Figure 1.8. The cards begin in two groups – all red and all black. To randomly separate the cards into two groups that contain both red and black cards, the cards are shuffled a few times, and then dealt into two piles.

Second, there is the issue, in the case of research on human subjects, of researcher and subject expectation in which the participants in the study can create a bias that could skew the results. A human subject is aware that a research study is taking place and has consented to participate. This knowledge can create a psychological bias in which the subject expects some effect and thus imagines or creates this effect. Just imagining that one is taking a medication that could lower blood pressure could actually lower blood pressure because it might, for instance, decrease the psychological anxiety over having high blood pressure. It is impossible to completely mitigate this bias. However, there are ways to minimize it. One of the easiest ways to reduce bias is to not inform the research subjects whether they are in the experimental or control group. In this case, the subjects in the control group must be given a placebo, which is “fake” treatment such as sugar pills that have no effect on their health. The subject must not know whether they are receiving, for instance, the experimental medication or a placebo. This psychological bias can also be present in the researcher. The researcher might unconsciously treat a subject differently depending on whether the subject is in the experimental or control group. In many large clinical trials of a new medication, the head researcher never meets the research subjects. Instead, research technicians meet with and examine the research subjects, and these technicians are also unaware of which subjects are receiving treatment and which subjects are receiving a placebo. This aspect of research design, in which both the research technician and the research subject do not know which group they have been placed in, is called double-blind (Figure 1.9).

* **Activities**
1/ Answer these questions from the passage on research bias:
(a) After the cards are shuffled a few times, what is done with them?
(b) What example does the passage give of a placebo?
(c) In many large clinical trials of a new medication, who meets with and examines the research subjects?
2/ Translate this sentence from the passage on research bias into Spanish: "In many large clinical trials of a new medication, the head researcher never meets the research subjects."
None of the items is needed for this work.

* **Extracted information**

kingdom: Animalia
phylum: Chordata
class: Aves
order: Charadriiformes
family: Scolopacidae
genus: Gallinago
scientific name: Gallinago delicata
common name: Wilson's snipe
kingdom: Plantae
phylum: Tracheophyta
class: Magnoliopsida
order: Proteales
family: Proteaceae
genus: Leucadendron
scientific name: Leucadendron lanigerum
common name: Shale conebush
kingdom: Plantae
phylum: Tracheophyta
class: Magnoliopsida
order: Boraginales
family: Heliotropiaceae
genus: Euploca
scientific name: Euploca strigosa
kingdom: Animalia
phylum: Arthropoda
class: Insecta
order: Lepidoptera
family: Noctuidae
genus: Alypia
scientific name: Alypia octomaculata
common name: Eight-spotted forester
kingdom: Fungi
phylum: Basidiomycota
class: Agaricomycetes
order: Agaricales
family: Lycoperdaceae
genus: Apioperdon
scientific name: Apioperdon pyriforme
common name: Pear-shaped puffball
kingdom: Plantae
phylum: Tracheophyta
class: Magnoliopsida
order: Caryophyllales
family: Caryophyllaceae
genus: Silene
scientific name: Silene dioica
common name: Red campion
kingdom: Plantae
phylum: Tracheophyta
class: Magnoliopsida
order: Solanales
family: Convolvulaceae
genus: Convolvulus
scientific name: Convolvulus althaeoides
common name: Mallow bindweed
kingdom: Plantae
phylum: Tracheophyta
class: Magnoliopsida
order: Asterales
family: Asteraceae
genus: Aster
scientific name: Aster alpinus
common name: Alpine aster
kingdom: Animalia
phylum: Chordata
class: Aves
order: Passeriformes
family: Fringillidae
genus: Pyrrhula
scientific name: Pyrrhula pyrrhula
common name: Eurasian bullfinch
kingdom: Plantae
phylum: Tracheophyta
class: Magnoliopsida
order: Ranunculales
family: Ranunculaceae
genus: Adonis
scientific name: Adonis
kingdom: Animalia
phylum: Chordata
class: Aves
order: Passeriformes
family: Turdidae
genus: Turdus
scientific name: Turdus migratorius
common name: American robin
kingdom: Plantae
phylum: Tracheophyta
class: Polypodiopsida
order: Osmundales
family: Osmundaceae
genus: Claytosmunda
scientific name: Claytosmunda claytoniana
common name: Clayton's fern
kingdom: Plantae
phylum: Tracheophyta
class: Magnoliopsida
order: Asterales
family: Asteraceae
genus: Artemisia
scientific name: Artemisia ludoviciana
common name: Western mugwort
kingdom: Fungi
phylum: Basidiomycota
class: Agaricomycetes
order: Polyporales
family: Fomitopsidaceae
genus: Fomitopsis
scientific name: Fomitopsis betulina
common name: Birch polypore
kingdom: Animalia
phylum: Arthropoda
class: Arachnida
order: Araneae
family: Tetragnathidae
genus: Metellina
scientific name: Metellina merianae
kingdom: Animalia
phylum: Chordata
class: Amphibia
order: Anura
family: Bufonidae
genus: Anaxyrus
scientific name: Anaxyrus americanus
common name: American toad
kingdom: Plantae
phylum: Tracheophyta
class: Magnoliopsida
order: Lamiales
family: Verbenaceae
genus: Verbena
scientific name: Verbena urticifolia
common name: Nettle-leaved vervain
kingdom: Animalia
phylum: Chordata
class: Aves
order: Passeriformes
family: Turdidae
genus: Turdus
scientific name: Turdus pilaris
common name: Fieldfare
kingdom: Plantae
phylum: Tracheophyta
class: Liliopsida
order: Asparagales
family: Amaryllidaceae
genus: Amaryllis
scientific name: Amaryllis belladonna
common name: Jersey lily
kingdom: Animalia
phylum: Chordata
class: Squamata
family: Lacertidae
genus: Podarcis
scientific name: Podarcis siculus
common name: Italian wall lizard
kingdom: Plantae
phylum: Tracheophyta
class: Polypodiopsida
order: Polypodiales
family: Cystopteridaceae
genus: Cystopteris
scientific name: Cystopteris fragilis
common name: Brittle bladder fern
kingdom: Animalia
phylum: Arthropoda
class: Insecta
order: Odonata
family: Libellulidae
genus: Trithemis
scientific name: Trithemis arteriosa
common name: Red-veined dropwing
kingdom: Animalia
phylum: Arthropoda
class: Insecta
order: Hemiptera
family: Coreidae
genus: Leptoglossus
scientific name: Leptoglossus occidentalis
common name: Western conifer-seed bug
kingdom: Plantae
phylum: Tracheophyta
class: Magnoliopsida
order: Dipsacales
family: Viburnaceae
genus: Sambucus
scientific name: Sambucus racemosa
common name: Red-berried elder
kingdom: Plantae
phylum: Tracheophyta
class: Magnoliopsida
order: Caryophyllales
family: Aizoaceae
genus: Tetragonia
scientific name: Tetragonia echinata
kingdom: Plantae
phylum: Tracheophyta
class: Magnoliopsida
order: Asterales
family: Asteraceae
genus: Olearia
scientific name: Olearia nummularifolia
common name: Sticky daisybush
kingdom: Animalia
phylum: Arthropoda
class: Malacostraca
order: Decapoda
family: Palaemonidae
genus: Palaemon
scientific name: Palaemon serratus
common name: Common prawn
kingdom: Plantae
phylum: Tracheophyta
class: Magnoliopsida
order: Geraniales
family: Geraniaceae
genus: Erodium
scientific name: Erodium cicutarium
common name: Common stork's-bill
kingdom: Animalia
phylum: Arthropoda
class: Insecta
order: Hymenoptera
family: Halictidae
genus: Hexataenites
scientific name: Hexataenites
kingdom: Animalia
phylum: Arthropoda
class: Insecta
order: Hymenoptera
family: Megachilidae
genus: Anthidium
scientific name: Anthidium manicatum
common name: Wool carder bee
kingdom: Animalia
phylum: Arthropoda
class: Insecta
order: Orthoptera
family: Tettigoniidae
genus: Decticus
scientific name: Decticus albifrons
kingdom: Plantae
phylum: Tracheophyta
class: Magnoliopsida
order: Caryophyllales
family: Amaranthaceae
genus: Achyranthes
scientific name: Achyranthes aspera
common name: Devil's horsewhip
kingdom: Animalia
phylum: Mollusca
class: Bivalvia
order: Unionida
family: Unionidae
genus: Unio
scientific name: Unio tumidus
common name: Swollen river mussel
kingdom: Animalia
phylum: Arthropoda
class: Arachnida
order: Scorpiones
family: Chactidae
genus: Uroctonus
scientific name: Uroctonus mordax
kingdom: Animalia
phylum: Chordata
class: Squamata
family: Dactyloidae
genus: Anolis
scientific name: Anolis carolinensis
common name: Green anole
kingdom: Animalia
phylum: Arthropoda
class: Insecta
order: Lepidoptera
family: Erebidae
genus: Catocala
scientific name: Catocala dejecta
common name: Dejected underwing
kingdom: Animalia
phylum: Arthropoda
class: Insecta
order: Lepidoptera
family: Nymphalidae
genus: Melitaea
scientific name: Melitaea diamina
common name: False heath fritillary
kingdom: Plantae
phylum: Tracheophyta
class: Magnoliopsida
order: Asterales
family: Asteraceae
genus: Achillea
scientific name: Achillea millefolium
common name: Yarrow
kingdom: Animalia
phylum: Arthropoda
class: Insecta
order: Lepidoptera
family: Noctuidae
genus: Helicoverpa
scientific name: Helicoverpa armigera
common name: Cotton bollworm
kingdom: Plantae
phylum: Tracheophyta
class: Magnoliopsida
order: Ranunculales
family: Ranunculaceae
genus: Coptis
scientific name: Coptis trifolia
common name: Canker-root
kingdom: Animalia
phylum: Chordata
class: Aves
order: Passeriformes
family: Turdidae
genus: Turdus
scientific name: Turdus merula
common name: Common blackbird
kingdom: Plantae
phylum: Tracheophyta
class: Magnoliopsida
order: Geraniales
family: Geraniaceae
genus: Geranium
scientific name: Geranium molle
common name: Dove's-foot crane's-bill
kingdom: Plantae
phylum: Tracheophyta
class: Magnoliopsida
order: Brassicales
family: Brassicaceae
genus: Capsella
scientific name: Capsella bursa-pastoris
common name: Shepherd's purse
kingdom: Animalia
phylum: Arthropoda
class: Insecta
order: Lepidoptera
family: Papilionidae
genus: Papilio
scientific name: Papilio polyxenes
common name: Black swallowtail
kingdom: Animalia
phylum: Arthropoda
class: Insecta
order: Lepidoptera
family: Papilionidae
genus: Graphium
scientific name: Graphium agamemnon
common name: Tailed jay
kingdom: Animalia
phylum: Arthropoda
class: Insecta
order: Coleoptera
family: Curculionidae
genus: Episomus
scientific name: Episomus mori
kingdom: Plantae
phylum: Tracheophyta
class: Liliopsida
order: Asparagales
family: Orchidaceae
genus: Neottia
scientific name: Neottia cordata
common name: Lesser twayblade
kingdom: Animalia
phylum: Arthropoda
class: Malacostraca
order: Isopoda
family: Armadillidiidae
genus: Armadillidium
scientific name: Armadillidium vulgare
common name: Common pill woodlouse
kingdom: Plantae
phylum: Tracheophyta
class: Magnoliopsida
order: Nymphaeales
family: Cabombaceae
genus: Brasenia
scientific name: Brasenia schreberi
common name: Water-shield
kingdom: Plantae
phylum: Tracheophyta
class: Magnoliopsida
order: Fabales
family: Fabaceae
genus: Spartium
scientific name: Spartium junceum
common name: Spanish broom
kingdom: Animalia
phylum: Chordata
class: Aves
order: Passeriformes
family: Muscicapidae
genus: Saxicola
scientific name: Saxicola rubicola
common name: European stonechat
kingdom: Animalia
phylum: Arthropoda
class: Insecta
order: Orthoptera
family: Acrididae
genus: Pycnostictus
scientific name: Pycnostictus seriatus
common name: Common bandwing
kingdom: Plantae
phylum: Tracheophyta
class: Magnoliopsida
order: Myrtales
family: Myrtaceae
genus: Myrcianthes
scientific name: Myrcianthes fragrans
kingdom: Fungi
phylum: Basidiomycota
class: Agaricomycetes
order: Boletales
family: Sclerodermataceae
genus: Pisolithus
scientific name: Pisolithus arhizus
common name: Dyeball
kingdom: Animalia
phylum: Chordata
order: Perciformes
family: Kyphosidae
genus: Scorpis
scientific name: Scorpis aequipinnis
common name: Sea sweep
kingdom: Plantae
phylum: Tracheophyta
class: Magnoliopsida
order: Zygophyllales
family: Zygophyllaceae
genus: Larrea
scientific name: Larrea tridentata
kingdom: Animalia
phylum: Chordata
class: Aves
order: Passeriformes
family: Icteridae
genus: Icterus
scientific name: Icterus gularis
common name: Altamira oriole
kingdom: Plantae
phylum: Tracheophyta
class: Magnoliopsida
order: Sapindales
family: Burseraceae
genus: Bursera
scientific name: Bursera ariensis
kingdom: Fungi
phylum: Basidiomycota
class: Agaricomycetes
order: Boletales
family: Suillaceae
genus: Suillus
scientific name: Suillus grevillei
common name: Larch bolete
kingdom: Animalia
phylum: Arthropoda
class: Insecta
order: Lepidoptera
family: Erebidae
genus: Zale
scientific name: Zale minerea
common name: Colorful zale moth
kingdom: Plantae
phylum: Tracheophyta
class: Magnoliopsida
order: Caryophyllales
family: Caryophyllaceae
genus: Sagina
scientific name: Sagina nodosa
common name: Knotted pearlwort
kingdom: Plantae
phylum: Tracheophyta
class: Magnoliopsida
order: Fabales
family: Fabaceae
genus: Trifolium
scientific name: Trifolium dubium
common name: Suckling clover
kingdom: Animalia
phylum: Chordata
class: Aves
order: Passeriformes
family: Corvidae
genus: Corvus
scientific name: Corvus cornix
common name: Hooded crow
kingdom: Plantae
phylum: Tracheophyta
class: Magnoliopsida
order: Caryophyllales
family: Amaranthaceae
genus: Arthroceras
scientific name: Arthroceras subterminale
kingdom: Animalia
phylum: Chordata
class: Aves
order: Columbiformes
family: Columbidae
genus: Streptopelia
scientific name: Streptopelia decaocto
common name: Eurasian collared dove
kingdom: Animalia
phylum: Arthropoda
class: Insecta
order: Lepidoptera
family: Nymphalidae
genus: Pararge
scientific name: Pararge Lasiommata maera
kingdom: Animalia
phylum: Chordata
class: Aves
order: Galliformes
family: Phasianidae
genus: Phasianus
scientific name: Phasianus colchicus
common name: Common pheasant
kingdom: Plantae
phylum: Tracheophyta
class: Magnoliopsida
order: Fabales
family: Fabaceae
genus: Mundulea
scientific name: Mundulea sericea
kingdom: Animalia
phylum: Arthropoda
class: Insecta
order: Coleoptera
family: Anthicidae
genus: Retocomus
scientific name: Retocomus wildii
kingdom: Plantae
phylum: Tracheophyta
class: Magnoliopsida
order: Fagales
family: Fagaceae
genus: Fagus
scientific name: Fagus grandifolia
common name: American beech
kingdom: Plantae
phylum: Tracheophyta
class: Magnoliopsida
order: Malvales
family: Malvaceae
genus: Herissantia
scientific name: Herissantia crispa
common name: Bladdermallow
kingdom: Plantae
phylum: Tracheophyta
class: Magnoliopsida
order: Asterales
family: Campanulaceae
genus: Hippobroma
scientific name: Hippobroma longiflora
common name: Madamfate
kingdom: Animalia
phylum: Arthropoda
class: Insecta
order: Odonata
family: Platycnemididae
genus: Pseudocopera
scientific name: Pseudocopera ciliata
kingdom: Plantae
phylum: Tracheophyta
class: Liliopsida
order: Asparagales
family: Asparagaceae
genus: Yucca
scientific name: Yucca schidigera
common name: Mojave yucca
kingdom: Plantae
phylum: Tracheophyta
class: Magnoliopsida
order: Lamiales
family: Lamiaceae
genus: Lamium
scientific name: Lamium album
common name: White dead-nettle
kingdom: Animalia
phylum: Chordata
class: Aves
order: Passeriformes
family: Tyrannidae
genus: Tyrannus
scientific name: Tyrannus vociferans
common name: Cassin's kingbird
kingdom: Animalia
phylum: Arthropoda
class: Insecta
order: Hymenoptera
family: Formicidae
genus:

* **Responses**
1/
(a) They are dealt into two piles.
(b) Sugar pills that have no effect on the subjects' health.
(c) Research technicians.

2/ En muchos ensayos clínicos grandes de un nuevo medicamento, el investigador principal nunca conoce a los sujetos de la investigación.